- Assignment: List every person whom the passage on royal mourning below names with the title "Prince."

- Text:
**********

The Duchess Of Windsor, page 73
The week that followed was akin to the assassination of U.S. president John F. Kennedy in 1963; for the first time in many people’s lives, the world seemingly ground to a halt at the death of this one woman. The reaction of the Queen and the British Royal Family was widely criticized; while London—indeed, the world—shared in an outpouring of grief, Elizabeth II and her family remained cloistered at Balmoral Castle in Scotland, where Prince Charles had been staying with his and Diana’s two sons, Prince William and Prince Harry.
At the time of the Duke of Windsor’s death in 1972, the public demonstrations of grief had caught the Royal Family off guard. David, as an exiled former king and outcast member of the Royal Family, had fallen beyond the concerns of his British relatives, who had ignored him in life and now attempted to do much the same in his death. Several times—notably the BBC memorial broadcast with Lord Mountbatten and the trooping the color ceremony, among others—Elizabeth II had to be advised to make small concessions to public sympathy. To a lesser extent, this had been the case at Wallis’s death, when the public interest in the Duchess and sympathy for her again took the Royal Family by surprise.

**********

- Source texts of formatted documents:
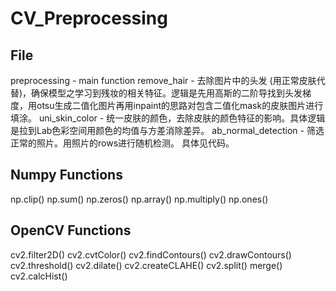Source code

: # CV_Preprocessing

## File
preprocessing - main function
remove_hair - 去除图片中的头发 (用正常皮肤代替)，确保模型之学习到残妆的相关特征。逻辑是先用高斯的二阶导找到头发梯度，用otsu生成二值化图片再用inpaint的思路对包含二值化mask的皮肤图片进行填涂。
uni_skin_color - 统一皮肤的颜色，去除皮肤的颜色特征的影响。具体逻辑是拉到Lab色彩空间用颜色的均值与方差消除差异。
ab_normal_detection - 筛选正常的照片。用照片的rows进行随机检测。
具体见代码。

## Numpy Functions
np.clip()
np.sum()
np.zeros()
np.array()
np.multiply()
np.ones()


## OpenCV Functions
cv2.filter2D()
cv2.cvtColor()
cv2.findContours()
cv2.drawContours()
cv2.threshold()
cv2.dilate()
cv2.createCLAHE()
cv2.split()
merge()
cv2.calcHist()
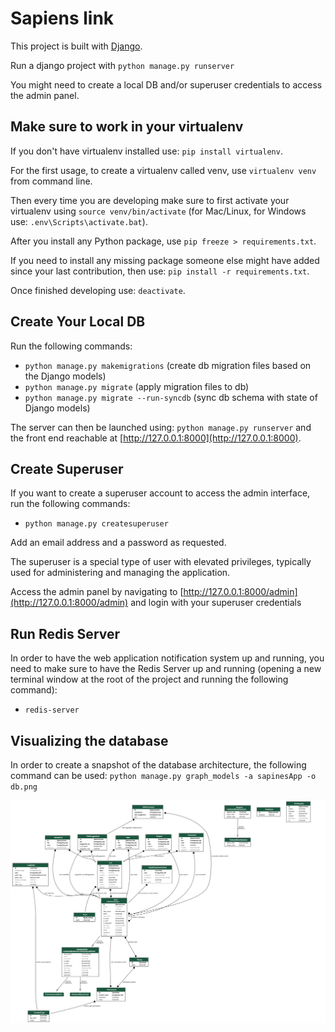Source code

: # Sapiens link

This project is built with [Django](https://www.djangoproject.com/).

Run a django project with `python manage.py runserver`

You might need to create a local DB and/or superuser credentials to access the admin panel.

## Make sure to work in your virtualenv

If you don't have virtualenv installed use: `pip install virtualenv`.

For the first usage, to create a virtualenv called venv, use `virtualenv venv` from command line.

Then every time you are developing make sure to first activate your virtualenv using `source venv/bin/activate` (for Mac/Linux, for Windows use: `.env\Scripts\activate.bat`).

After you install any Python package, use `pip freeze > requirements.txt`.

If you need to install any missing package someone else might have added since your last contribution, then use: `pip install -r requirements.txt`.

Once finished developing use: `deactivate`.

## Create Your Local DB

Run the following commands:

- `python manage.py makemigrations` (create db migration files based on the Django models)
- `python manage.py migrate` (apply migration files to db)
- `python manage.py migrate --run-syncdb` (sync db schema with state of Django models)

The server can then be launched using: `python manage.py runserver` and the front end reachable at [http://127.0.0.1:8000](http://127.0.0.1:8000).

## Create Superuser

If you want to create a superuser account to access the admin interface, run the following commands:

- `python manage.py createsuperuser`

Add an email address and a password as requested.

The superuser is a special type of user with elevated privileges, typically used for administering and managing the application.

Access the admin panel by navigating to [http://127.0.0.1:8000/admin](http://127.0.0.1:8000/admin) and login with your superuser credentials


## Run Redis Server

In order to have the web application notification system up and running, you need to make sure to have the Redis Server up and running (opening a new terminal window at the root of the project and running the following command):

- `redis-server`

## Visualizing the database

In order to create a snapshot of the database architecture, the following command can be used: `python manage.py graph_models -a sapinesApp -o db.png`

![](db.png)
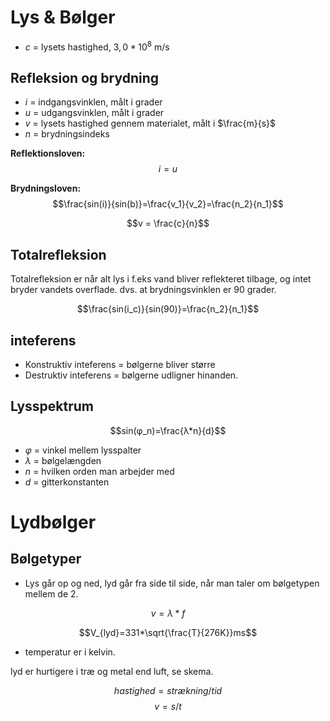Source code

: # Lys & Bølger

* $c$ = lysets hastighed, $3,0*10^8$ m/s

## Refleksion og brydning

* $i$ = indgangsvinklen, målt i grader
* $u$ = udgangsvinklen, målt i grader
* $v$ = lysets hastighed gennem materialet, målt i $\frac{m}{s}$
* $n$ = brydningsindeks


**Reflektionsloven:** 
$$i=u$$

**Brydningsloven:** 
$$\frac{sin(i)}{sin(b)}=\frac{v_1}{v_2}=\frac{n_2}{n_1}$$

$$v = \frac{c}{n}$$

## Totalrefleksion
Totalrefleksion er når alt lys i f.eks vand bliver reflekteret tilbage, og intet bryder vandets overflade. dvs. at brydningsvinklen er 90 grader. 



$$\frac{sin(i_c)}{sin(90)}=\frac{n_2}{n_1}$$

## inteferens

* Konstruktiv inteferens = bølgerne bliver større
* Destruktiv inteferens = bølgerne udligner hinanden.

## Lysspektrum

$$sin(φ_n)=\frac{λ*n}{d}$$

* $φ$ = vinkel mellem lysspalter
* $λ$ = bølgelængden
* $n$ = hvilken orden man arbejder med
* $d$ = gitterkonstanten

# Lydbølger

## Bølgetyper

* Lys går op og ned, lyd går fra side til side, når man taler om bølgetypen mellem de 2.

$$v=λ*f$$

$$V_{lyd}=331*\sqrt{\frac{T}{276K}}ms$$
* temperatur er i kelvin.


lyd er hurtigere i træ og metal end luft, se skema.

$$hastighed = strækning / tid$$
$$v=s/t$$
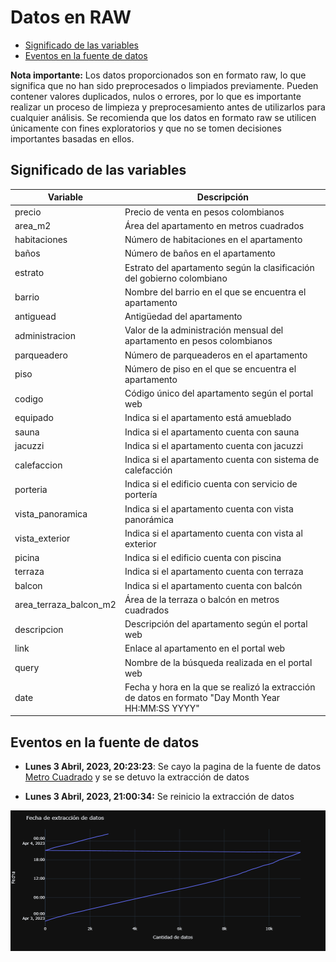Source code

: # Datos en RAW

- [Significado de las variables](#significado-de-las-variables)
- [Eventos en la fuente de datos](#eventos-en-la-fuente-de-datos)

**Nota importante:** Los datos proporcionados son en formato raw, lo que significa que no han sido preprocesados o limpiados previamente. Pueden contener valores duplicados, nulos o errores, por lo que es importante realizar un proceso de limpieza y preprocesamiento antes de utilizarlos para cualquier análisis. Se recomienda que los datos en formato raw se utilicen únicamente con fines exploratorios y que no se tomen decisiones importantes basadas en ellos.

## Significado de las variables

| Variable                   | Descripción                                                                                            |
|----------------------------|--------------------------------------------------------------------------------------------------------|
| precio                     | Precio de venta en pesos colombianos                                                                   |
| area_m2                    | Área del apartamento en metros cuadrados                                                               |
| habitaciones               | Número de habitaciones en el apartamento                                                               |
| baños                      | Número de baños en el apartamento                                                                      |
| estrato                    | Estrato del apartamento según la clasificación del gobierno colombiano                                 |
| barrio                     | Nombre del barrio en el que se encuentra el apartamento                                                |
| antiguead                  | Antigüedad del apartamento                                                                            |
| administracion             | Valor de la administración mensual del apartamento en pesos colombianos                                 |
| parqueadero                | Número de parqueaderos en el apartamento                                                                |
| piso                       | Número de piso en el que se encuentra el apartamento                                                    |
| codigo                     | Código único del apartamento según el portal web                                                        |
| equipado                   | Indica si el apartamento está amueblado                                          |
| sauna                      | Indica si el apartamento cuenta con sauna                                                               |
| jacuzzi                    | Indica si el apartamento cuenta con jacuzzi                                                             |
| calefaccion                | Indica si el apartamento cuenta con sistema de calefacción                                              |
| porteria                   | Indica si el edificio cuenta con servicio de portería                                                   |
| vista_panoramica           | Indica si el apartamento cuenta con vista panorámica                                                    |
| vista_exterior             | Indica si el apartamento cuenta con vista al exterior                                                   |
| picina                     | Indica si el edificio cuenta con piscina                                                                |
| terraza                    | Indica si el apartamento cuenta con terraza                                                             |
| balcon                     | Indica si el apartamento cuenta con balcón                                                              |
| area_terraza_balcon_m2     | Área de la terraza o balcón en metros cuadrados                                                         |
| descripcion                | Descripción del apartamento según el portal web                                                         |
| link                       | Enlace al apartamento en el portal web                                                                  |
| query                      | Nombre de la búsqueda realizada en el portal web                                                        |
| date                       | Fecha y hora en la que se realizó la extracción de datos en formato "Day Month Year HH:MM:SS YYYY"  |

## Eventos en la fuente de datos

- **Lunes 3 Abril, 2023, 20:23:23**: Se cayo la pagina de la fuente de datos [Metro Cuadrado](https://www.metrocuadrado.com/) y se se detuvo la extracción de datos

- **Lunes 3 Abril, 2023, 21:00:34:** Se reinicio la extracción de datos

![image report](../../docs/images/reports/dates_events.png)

**********

- Response for this exercise: Prince Charles, Prince William, Prince Harry